▶ [Assigned task] Using the listing that follows, return every line with the word "based".

▶ [Given entries]
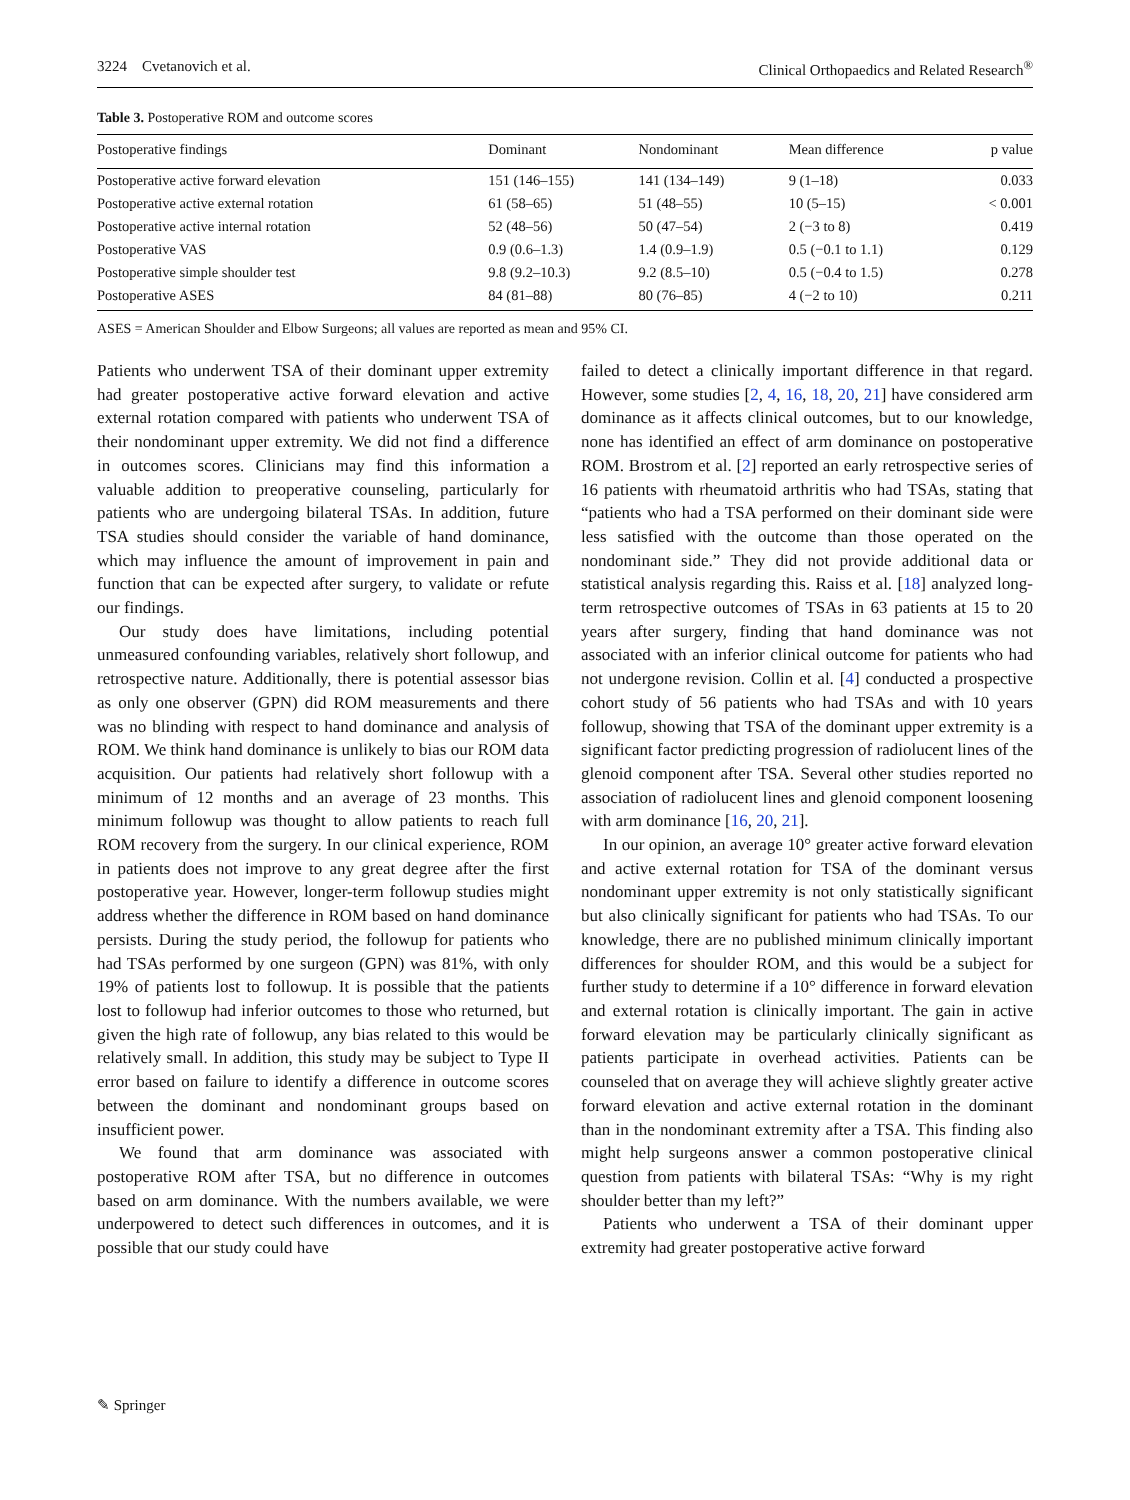3224 Cvetanovich et al. Clinical Orthopaedics and Related Research<sup>®</sup>
Table 3. Postoperative ROM and outcome scores
| Postoperative findings | Dominant | Nondominant | Mean difference | p value |
| --- | --- | --- | --- | --- |
| Postoperative active forward elevation | 151 (146–155) | 141 (134–149) | 9 (1–18) | 0.033 |
| Postoperative active external rotation | 61 (58–65) | 51 (48–55) | 10 (5–15) | < 0.001 |
| Postoperative active internal rotation | 52 (48–56) | 50 (47–54) | 2 (−3 to 8) | 0.419 |
| Postoperative VAS | 0.9 (0.6–1.3) | 1.4 (0.9–1.9) | 0.5 (−0.1 to 1.1) | 0.129 |
| Postoperative simple shoulder test | 9.8 (9.2–10.3) | 9.2 (8.5–10) | 0.5 (−0.4 to 1.5) | 0.278 |
| Postoperative ASES | 84 (81–88) | 80 (76–85) | 4 (−2 to 10) | 0.211 |
ASES = American Shoulder and Elbow Surgeons; all values are reported as mean and 95% CI.
Patients who underwent TSA of their dominant upper extremity had greater postoperative active forward elevation and active external rotation compared with patients who underwent TSA of their nondominant upper extremity. We did not find a difference in outcomes scores. Clinicians may find this information a valuable addition to preoperative counseling, particularly for patients who are undergoing bilateral TSAs. In addition, future TSA studies should consider the variable of hand dominance, which may influence the amount of improvement in pain and function that can be expected after surgery, to validate or refute our findings.
Our study does have limitations, including potential unmeasured confounding variables, relatively short followup, and retrospective nature. Additionally, there is potential assessor bias as only one observer (GPN) did ROM measurements and there was no blinding with respect to hand dominance and analysis of ROM. We think hand dominance is unlikely to bias our ROM data acquisition. Our patients had relatively short followup with a minimum of 12 months and an average of 23 months. This minimum followup was thought to allow patients to reach full ROM recovery from the surgery. In our clinical experience, ROM in patients does not improve to any great degree after the first postoperative year. However, longer-term followup studies might address whether the difference in ROM based on hand dominance persists. During the study period, the followup for patients who had TSAs performed by one surgeon (GPN) was 81%, with only 19% of patients lost to followup. It is possible that the patients lost to followup had inferior outcomes to those who returned, but given the high rate of followup, any bias related to this would be relatively small. In addition, this study may be subject to Type II error based on failure to identify a difference in outcome scores between the dominant and nondominant groups based on insufficient power.
We found that arm dominance was associated with postoperative ROM after TSA, but no difference in outcomes based on arm dominance. With the numbers available, we were underpowered to detect such differences in outcomes, and it is possible that our study could have
failed to detect a clinically important difference in that regard. However, some studies [2, 4, 16, 18, 20, 21] have considered arm dominance as it affects clinical outcomes, but to our knowledge, none has identified an effect of arm dominance on postoperative ROM. Brostrom et al. [2] reported an early retrospective series of 16 patients with rheumatoid arthritis who had TSAs, stating that “patients who had a TSA performed on their dominant side were less satisfied with the outcome than those operated on the nondominant side.” They did not provide additional data or statistical analysis regarding this. Raiss et al. [18] analyzed long-term retrospective outcomes of TSAs in 63 patients at 15 to 20 years after surgery, finding that hand dominance was not associated with an inferior clinical outcome for patients who had not undergone revision. Collin et al. [4] conducted a prospective cohort study of 56 patients who had TSAs and with 10 years followup, showing that TSA of the dominant upper extremity is a significant factor predicting progression of radiolucent lines of the glenoid component after TSA. Several other studies reported no association of radiolucent lines and glenoid component loosening with arm dominance [16, 20, 21].
In our opinion, an average 10° greater active forward elevation and active external rotation for TSA of the dominant versus nondominant upper extremity is not only statistically significant but also clinically significant for patients who had TSAs. To our knowledge, there are no published minimum clinically important differences for shoulder ROM, and this would be a subject for further study to determine if a 10° difference in forward elevation and external rotation is clinically important. The gain in active forward elevation may be particularly clinically significant as patients participate in overhead activities. Patients can be counseled that on average they will achieve slightly greater active forward elevation and active external rotation in the dominant than in the nondominant extremity after a TSA. This finding also might help surgeons answer a common postoperative clinical question from patients with bilateral TSAs: “Why is my right shoulder better than my left?”
Patients who underwent a TSA of their dominant upper extremity had greater postoperative active forward
✎ Springer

▶ [Answer to this exercise]
Our study does have limitations, including potential unmeasured confounding variables, relatively short followup, and retrospective nature. Additionally, there is potential assessor bias as only one observer (GPN) did ROM measurements and there was no blinding with respect to hand dominance and analysis of ROM. We think hand dominance is unlikely to bias our ROM data acquisition. Our patients had relatively short followup with a minimum of 12 months and an average of 23 months. This minimum followup was thought to allow patients to reach full ROM recovery from the surgery. In our clinical experience, ROM in patients does not improve to any great degree after the first postoperative year. However, longer-term followup studies might address whether the difference in ROM based on hand dominance persists. During the study period, the followup for patients who had TSAs performed by one surgeon (GPN) was 81%, with only 19% of patients lost to followup. It is possible that the patients lost to followup had inferior outcomes to those who returned, but given the high rate of followup, any bias related to this would be relatively small. In addition, this study may be subject to Type II error based on failure to identify a difference in outcome scores between the dominant and nondominant groups based on insufficient power.
We found that arm dominance was associated with postoperative ROM after TSA, but no difference in outcomes based on arm dominance. With the numbers available, we were underpowered to detect such differences in outcomes, and it is possible that our study could have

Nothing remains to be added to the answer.